Why NVMe matters in the data centre
Storage protocols are improving as organisations invest in the ongoing digital transformation that is happening in the data-heavy enterprise environment. Until now, SATA (supports SSD and spinning-disk hard drives) was the dominant protocol but with the rise of non-volatile memory express, the gears are shifting towards a new kind of technology.
Known as NVMe, the new storage protocol empowers data centres and enterprise environments to take full advantage of high-performance flash memory. Since the SATA interface was built for hard drives, it has many inefficiencies when paired with flash-memory-based SSDs. While the SATA protocol is available in both SSDs and HDDs, NVMe is particularly designed for SSDs. As a result, the difference in performance between SATA and NVMe SSDs is impressive.

Fig. 1 above shows IOPS and bandwidth differences in SATA and NVMe
SATA III boasts speeds of up to 600MB/s, but is unable to sustain this kind of performance consistently. SATA-based SSDs are proficient for some data centre workloads since there are many legacy servers in the field that only support SATA/SAS SSDs, but they will eventually be limited and capped in their performance.
By enabling numerous I/O operations at the same time, NVMe enables the multicore processing necessary for organisations to compete in efficiently accessing, manipulating and processing data in enterprise environments. This Quality of Service (QoS) provides an exceptional balance of consistent I/O delivery with high read and write IOPS performance to manage a wide range of workloads.

Industries such as healthcare, finance and telecoms all depend on extremely fast computers with high performance and low latency. Healthcare and telecom companies leverage NVMe speeds for fast and complex workloads since they nearly eliminate processor wait times when reading data from storage. Finance companies use NVMe as extra storage to accelerate high transaction volumes.
Online transaction processing (OLTP) databases and big data also benefit from high-performance reads. In databases, businesses can use an SSD cache to pin data, metadata and indexes without slowing read speeds.
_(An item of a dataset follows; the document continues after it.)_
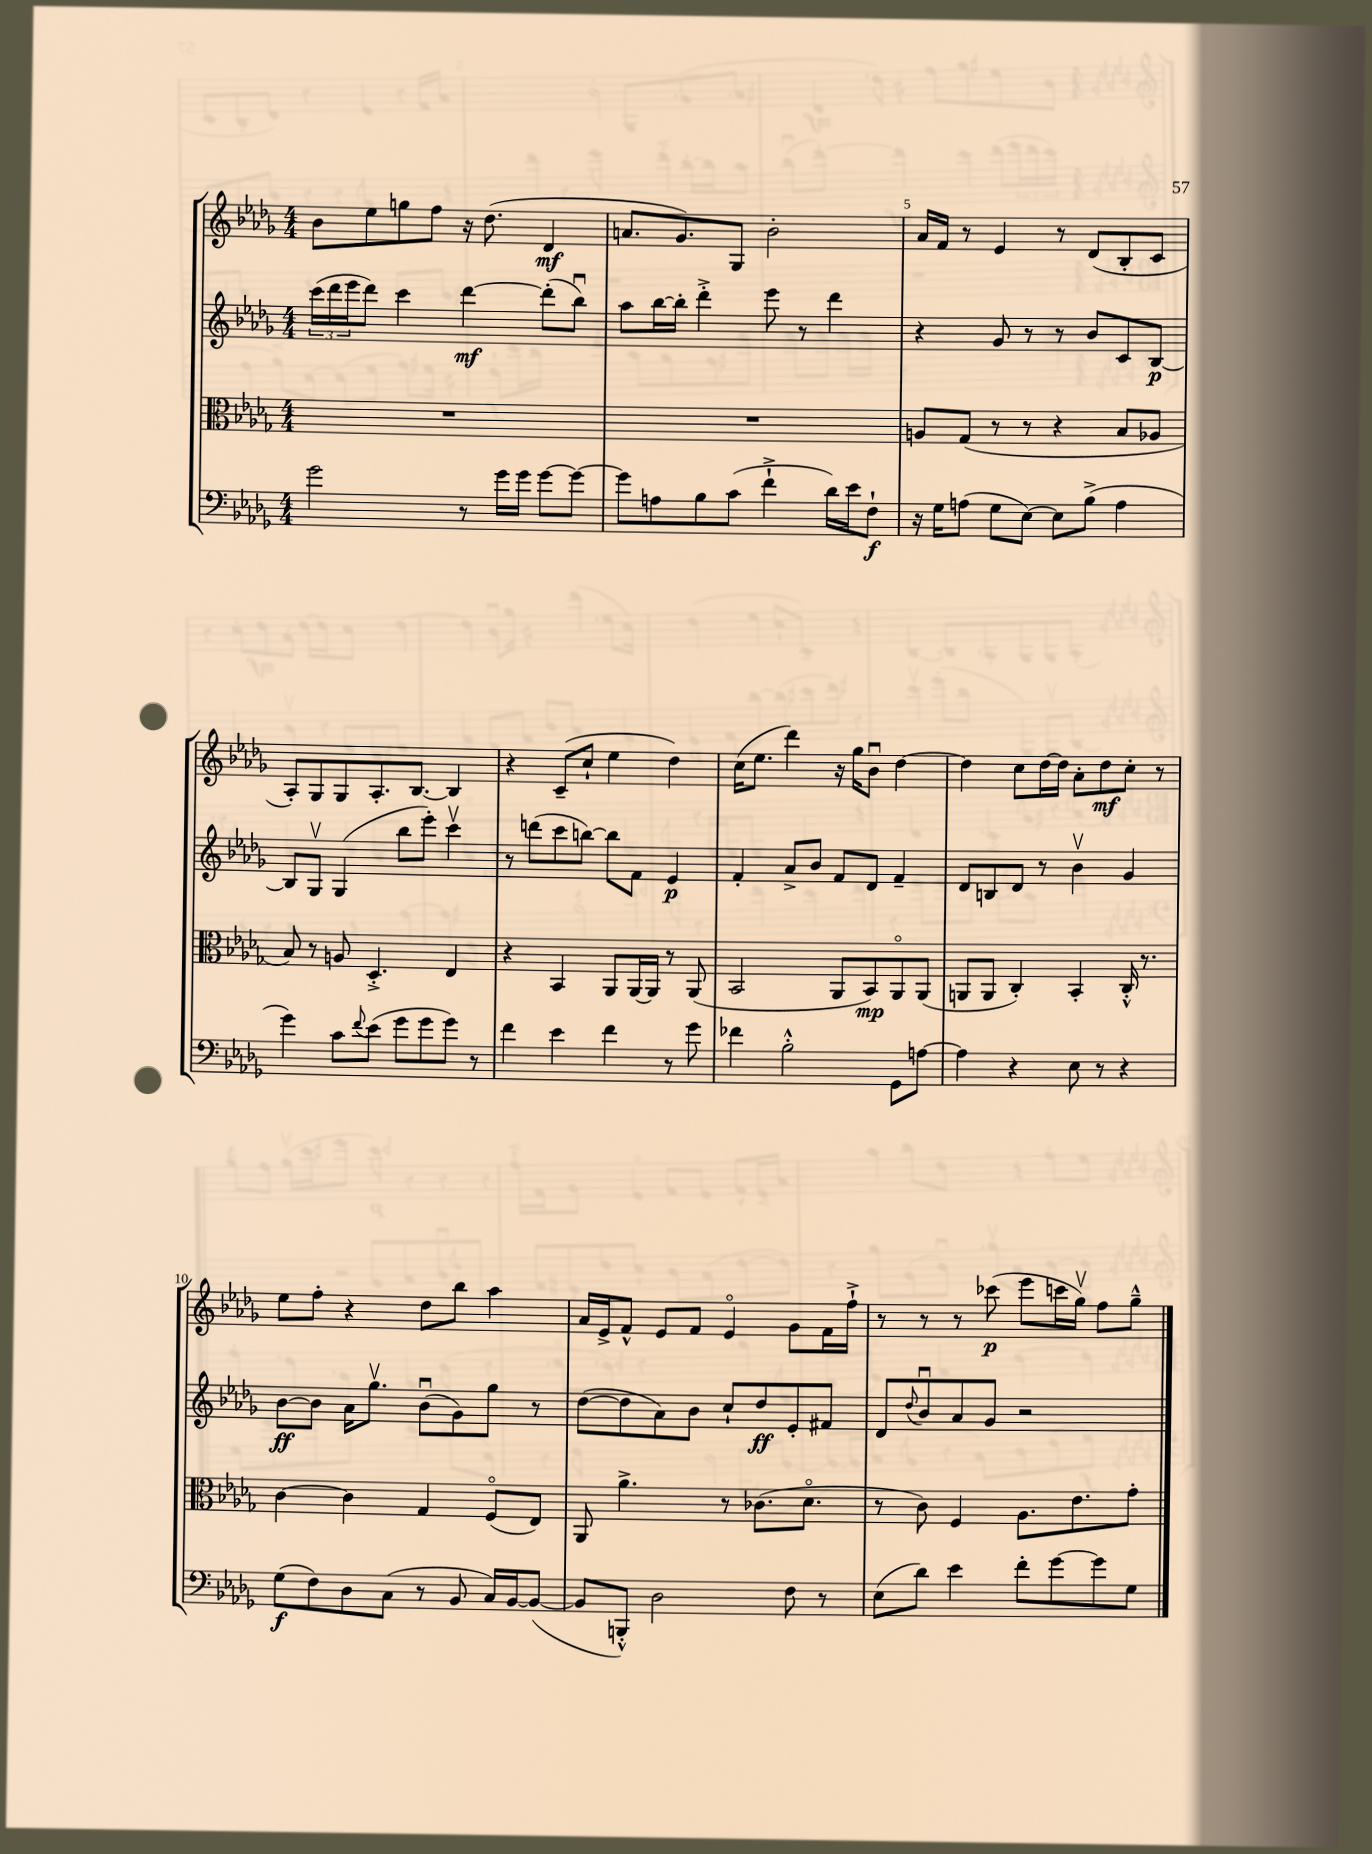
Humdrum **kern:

This improves query speeds, which ultimately improves database performance. Business analysts can make real-time decisions with quickly accessible data since big-data-intensive workloads no longer run into bottlenecks. NVMe isn’t just limited to one specific type of workload since it improves performance for other applications as well.
NVMe allows admins to optimise virtualised environments by increasing the number of virtual machines the virtual network can support. Usually, virtual environments need to partition the network by workload, latency or IOPS. This can lead to expensive costs and increased workload for management. NVMe is intentionally built to manage clusters and optimised performance across workloads, which enables the virtual environment to boost network speed and performance without the need for complex partitions.